ラーメンに求める機能性と、機能美が大切なアウトドア道具。
アウトドア界隈では有名な話ですが、新潟県・燕三条はアウトドアメーカーのメッカです。スノーピーク、キャプテンスタッグ、ユニフレームなど、きっと皆さんも一度は耳にしたことがあるアウトドアメーカーの本社が集結しています。
なぜアウトドアメーカーが燕三条に集まっているかというと、小学生の頃、社会の授業で習った記憶がある方もいるかもしれませんが、この地域は古くから地場産業として金属加工業が栄えてきたことが要因だそうです。その高度な加工技術を生かして、多くのアウトドアギアメーカーが誕生したというバックボーンがあります。世界でも有数の加工技術があるからこそ、過酷なアウトドア環境でも安全かつ快適に使える道具が次々と生み出されていることに納得です。
そして、そんな燕三条のもう一つの顔が「食」です。
日本海に近い立地ということもあり、新鮮な海の幸が豊富で旨い。そして新潟といえば米。旨い米があり、その米から造られる日本酒も旨い。さらにカレーラーメン、タレカツ丼など、名物メニューが渋滞するほどあります。

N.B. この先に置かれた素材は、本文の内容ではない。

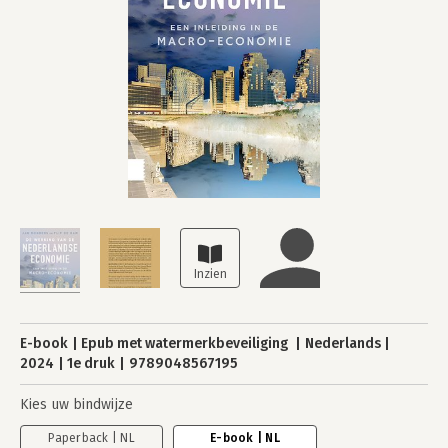
E-book
Epub met watermerkbeveiliging
Nederlands
2024
1e druk
9789048567195
Kies uw bindwijze
Paperback | NL
E-book | NL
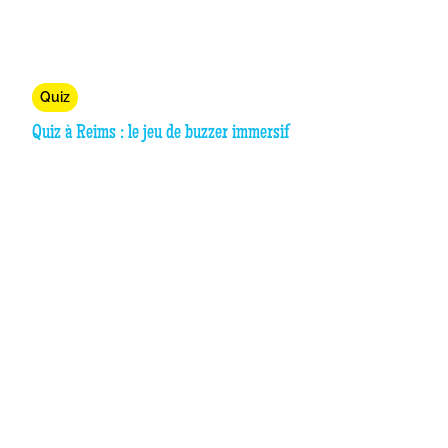
Quiz
Quiz à Reims : le jeu de buzzer immersif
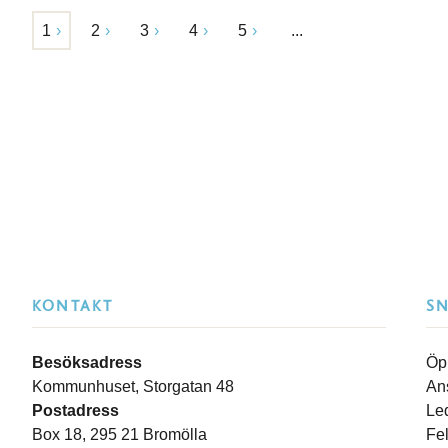
1
2
3
4
5
...
KONTAKT
S
Besöksadress
Öp
Kommunhuset, Storgatan 48
An
Postadress
Le
Box 18, 295 21 Bromölla
Fe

その中でも注目したいのが「燕背脂ラーメン」です。カレーラーメンと燕背脂ラーメンという2種類のラーメンが名物になっているなんて、ラーメン好きにはたまらない町ですよね。
全国のラーメン店で「背脂チャッチャ系」として親しまれている背脂ラーメンですが、燕三条の背脂ラーメンは、煮干しが香る濃口醤油スープに、丼を埋め尽くすほどの豚の背脂、そしてうどんのような極太麺が特徴です。パンチのある一杯ですが、実はその背景には金属加工の町としての歴史が深く関わっているんです。

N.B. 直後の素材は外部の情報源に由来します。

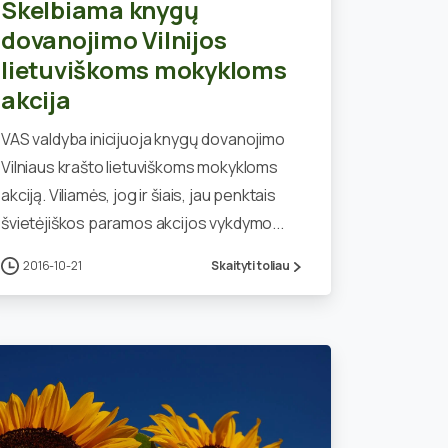
Skelbiama knygų
dovanojimo Vilnijos
lietuviškoms mokykloms
akcija
VAS valdyba inicijuoja knygų dovanojimo
Vilniaus krašto lietuviškoms mokykloms
akciją. Viliamės, jog ir šiais, jau penktais
švietėjiškos paramos akcijos vykdymo...
2016-10-21
Skaityti toliau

昭和初期から、燕市には多くの工場があり、職人たちは毎日汗を流して働いていました。仕事は体力勝負。当然、塩分を欲します。さらに、出前でラーメンを頼んでも、工場に届く頃にはスープが冷め、麺が伸びてしまうという悩みがありました。その要望に応える形で、一人の中国出身の料理人が考案したのが、このラーメンの原型だといわれています。
・麺が伸びにくいように → 極太麺に。
・汗をかく職人のために → 味を濃く。
・スープが冷めないように → 表面に豚の背脂を浮かべる。
すべては職人たちのための工夫。その熱い思いから生まれた一杯が燕背脂ラーメンなのです。単なるご当地グルメではなく、町の歴史そのものを味わっているような、そんな感慨深さがあります。
味はもちろんですが、「機能性」が重要視されているところが、金属加工から生まれるアウトドアギアとも重なります。機能美ならぬ「機能味」とでもいうのでしょうか。
さらに以前訪れたラーメン店では、器まで金属というこだわりっぷり! 見た目も味も背景も、すべてが燕三条。もはやラーメンギアと呼びたくなる一杯でした。

ちなみに三条市役所の一室は、燕背脂ラーメンとともに育ってきたアウトドアメーカーのアイテムをふんだんに使った、まるでキャンプ場のような空間になっています。職員同士がリラックスして交流したり、休憩したりするスペースとして活用されているそうです。食も産業も行政も、それぞれが密接につながっているからこそ生まれるグルーヴ感。それこそが燕三条という町の大きな魅力なのだと思います。